Enfin, Emmanuel Macron a instrumentalisé une Assemblée nationale croupion, composée de parlementaires godillots qui acceptent sans broncher de voter des textes gravement liberticides, sans que le Conseil constitutionnel d’Alain Juppé n’y voie d’inconvénient.
Monopole de la vérité
Et c’est ainsi que nous avons eu la fameuse loi anti-fake news. L’adoption de cette loi a été préparée par une campagne de propagande rythmée par des sondages biaisés, la diabolisation systématique des réseaux, la dénonciation de la haine que ceux-ci véhiculeraient. Elle a donné au pouvoir des outils juridiques pour s’arroger une forme de monopole de la vérité. Rappelons que ce texte répressif permet de porter des coups à la liberté d’expression dans des proportions plus qu’alarmantes. Compétence a été donnée au juge des référés statuant sous 48 heures de dire ce qu’est la vérité objective, avec le pouvoir d’interdire tout autre récit et de lourdement sanctionner hébergeurs et plates-formes. Le ministre du numérique nous a annoncé une nouvelle loi réprimant la liberté d’expression pour soi-disant : « lutter contre la haine sur les réseaux ». La cible évidente est Internet, avec comme objectif de faire taire toute parole n’émanant pas du pouvoir et de ceux qui le soutiennent – la plus grande partie de la presse entre les mains des grands intérêts financiers. Étonnante situation qui amène les principaux producteurs de fake news, c’est-à-dire les pouvoirs d’État, à renverser l’accusation pour porter atteinte à la liberté d’expression. Karl Rove qui fut le conseiller de George Bush au moment du déferlement des mensonges d’État pour justifier la guerre d’agression contre l’Irak a théorisé cette stratégie. « Les journalistes se réfèrent à la réalité et croient que des solutions émergent de l’étude d’une réalité discernable.[…] Mais ce n’est plus la façon dont fonctionne le monde […] Maintenant, nous sommes un empire, et lorsque nous agissons, nous créons notre propre réalité. »

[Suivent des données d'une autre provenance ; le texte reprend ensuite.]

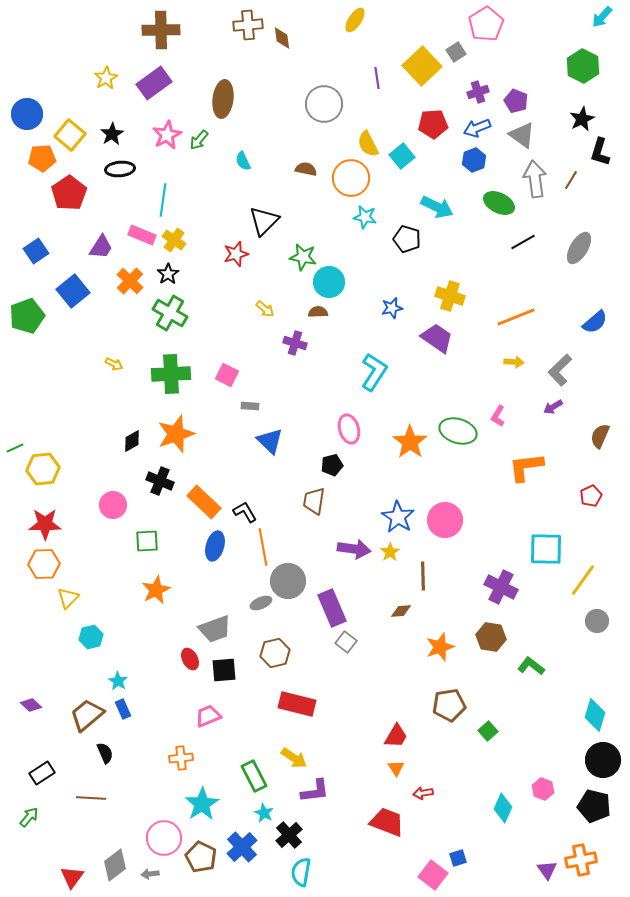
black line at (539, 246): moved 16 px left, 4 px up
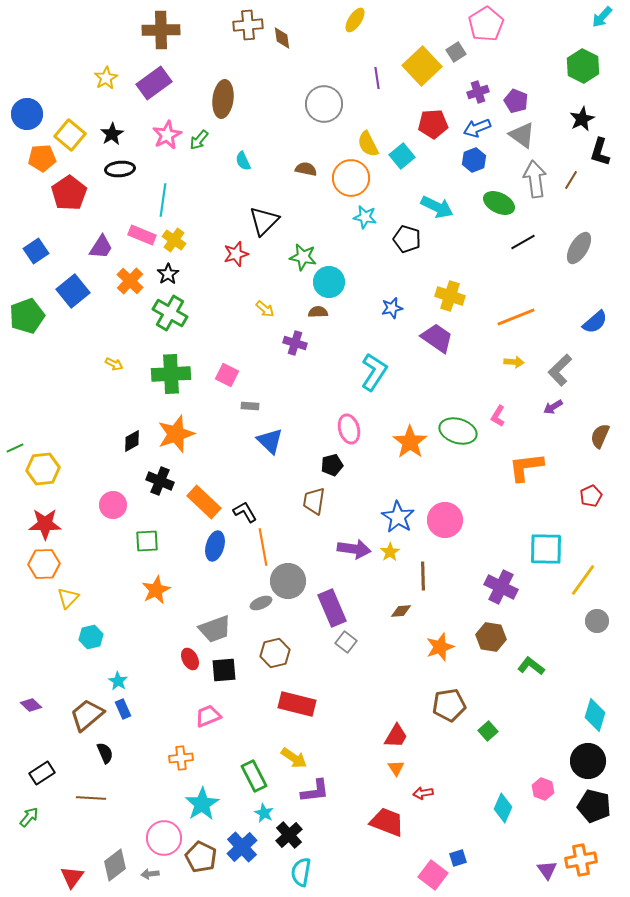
black circle at (603, 760): moved 15 px left, 1 px down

Christophe Castaner et ses relais ont eux aussi voulu créer leur propre réalité. Or, il vient de se produire un événement de portée considérable où Internet et les réseaux ont permis de mettre à bas ce qui n’était rien d’autre qu’une fake news d’État et de restaurer la vérité à la face de tous. Le ministre de l’Intérieur a officiellement proféré un mensonge visant à disqualifier ceux qui s’opposent au pouvoir qu’il incarne, mensonge relayé par une presse complaisante et connivente. Ce sont les informations irréfutables et partagées circulant sur les réseaux sociaux qui ont obligé les menteurs à faire piteusement machine arrière. La réalité et la vérité ont été rétablies grâce aux citoyens qui ont pris les vidéos, les ont publiés, ont témoigné grâce au média qu’est Internet.
Qui est complotiste ?
Le matin du 2 mai, les Français écoutant Christophe Castaner, ouvrant leur journal, allumant leur télévision et leur radio apprenaient qu’une bande de black blocs avait pris d’assaut le service de réanimation d’un grand hôpital afin d’y commettre des violences et de mettre en danger la vie des patients. 12 heures plus tard, sous les coups de la prise de parole des citoyens mobilisés, le mensonge s’effondrait. Le pouvoir et ses épigones étaient contraints de reculer en désordre. On sait maintenant qui est producteur de fake news, qui ment, qui est complotiste, et qui est violent.
Et on sait aussi pourquoi ces gens-là qui ont peur de la vérité, veulent verrouiller les outils de notre liberté d’expression.